Sécheresse : Réaction limitée du gouvernement

Sécheresse : Réaction limitée du gouvernement

vachesLes mesures prises restent insuffisantes pour venir en aide aux fellahs les plus vulnérables, surtout dans les régions où le déficit hydrique est supérieur à 60%. La situation est assez satisfaisante dans les périmètres irrigués, mais le taux de remplissage des barrages recule à 62% contre 73% une année auparavant.

C’est une année agricole compromise. Plusieurs professionnels partagent ce constat. Les officiels, pour leur part, essaient de relativiser ou de garder le silence en attendant d'avoir plus de visibilité. Le discours du gouvernement est toujours le même : «il n’est pas encore trop tard pour que la situation se redresse». Les dernières pluies ont donné certes de l'espoir, mais leur volume est nettement insuffisant pour résorber le déficit.
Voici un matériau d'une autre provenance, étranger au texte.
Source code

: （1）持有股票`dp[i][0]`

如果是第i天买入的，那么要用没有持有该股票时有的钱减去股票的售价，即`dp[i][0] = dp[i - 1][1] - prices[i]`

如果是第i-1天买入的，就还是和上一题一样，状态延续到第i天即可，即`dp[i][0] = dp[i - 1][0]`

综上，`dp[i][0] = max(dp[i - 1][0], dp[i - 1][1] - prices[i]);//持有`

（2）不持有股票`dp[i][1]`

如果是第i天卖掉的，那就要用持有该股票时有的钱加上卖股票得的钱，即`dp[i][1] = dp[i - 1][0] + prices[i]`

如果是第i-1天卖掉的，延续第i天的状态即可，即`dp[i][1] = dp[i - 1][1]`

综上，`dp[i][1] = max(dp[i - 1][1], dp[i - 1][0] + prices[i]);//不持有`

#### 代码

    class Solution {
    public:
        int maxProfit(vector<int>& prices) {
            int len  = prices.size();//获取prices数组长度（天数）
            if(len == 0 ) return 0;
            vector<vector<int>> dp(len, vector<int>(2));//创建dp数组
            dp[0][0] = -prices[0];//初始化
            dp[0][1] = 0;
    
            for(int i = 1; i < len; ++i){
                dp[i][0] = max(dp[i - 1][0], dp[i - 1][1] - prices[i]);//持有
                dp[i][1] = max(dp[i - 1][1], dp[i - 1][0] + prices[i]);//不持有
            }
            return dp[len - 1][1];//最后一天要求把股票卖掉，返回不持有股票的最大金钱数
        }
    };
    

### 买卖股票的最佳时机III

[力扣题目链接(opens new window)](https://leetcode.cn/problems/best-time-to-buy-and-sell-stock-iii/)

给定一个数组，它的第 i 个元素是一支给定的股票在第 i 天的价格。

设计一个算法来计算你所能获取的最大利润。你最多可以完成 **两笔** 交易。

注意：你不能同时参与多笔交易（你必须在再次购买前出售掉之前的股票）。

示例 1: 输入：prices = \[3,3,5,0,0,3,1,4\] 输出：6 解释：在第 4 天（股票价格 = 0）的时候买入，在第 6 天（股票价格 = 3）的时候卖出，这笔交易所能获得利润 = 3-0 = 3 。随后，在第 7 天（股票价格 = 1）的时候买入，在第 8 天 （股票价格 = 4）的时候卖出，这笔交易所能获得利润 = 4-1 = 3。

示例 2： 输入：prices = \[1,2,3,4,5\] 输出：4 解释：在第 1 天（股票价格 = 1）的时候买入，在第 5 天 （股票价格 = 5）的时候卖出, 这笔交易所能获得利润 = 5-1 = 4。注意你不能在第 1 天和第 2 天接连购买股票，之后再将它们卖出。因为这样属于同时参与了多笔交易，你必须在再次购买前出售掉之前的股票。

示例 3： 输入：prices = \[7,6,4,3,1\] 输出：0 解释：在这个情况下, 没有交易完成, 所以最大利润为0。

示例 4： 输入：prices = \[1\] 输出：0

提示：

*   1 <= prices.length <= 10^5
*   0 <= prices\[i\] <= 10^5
Les pluies tant espérées pour les mois à venir en vue de sauver la saison ne peuvent que limiter les dégâts et avoir un effet plutôt bénéfique sur les cultures printanières qui, dans l’ensemble, ne représentent que 20% des récoltes. Cette situation nous rappelle celle de l’année 2012 qui a connu le même sort. Le gouvernement n’avait pris les mesures nécessaires que tardivement et dans quelques régions seulement. Il a lancé un plan anti-sécheresse de plus de 1,5 milliard de DH. Les fonds alloués étaient débloqués pour financer l’alimentation en eau pour l’abreuvage du cheptel dans les zones les plus impactées et la distribution de l’orge subventionné.

«C’est une année électorale, le gouvernement a donc tout intérêt à mettre en exergue les points positifs et maquiller les points négatifs, surtout qu’il est sous pression avec la montée progressive de la grogne sociale suite à la réforme des retraites, la décompensation, la grève dans plusieurs secteurs», souligne Mohamed Amrani, professeur universitaire.

En pareille période, le gouvernement devrait décréter des mesures d’urgence au profit des agriculteurs, surtout les plus vulnérables. Les régions concernées sont celles du Haouz-Tensift, des plateaux phosphatés, de l’Oriental et du sud d’Oum Errabii. Dans ces zones, le déficit pluviométrique est estimé à 60% en comparaison à une saison normale, et le couvert végétal y est pratiquement nul. Mais c’est une décision politique qui ne relève pas uniquement du ministère de l’Agriculture. C’est le Chef de gouvernement qui doit la prendre, en concertation avec les départements concernés.

Toutefois, il faut souligner que l’Exécutif a décidé de réduire le taux des taxes douanières sur les importations de blé à 30% pour le début 2016. C’est la deuxième révision à la baisse du genre en trois mois seulement.

Sur le terrain, différents indices prédisent des jours difficiles pour le secteur agricole, même dans les périmètres irrigués. Au 10 janvier 2016, le niveau des réserves des barrages a atteint 9,63 milliards de m3, soit un taux de remplissage de 62% contre 73% au cours de la même période l’année dernière. Barrage Al Wahda, le plus grand ouvrage du Maroc avec une capacité de 3,7 milliards de m3, affiche un taux ne dépassant guère les 44%. Dans les périmètres irrigués, la situation demeure pour le moment satisfaisante, mais certains responsables des Offices de mise en valeur agricole (ORMVA) n’ont pas caché leurs inquiétudes.

«Dans le bassin versant d’Oum Errabii, il y a une bonne visibilité. Al Massira, principal barrage de la région, dispose d’un niveau de remplissage de 1,89 milliard de m3, soit un taux de 71,4%. 

Pour cette saison, les approvisionnements en eau devraient se faire normalement. Mais si la sécheresse persiste, notamment en deçà de 40% de remplissage, il faut une rationalisation, surtout que la région est connue pour des cultures grosses consommatrices d’eau, comme les betteraves, la luzerne ou autres», explique-t-on auprès de l’ORMVA des Doukkala, basé à El Jadida. Le même son de cloche est partagé à l’ORMVA de Tadla qui supervise un périmètre irrigué alimenté essentiellement par le barrage Bin El Ouidane présentant un stock en eau de 856 millions de m3, soit un taux de près de 70%.

Mais un autre détail risque d’impacter davantage les réserves en eau : il s’agit du niveau de chute des neiges jugé très faible qui alimente aussi bien les barrages que la nappe phréatique.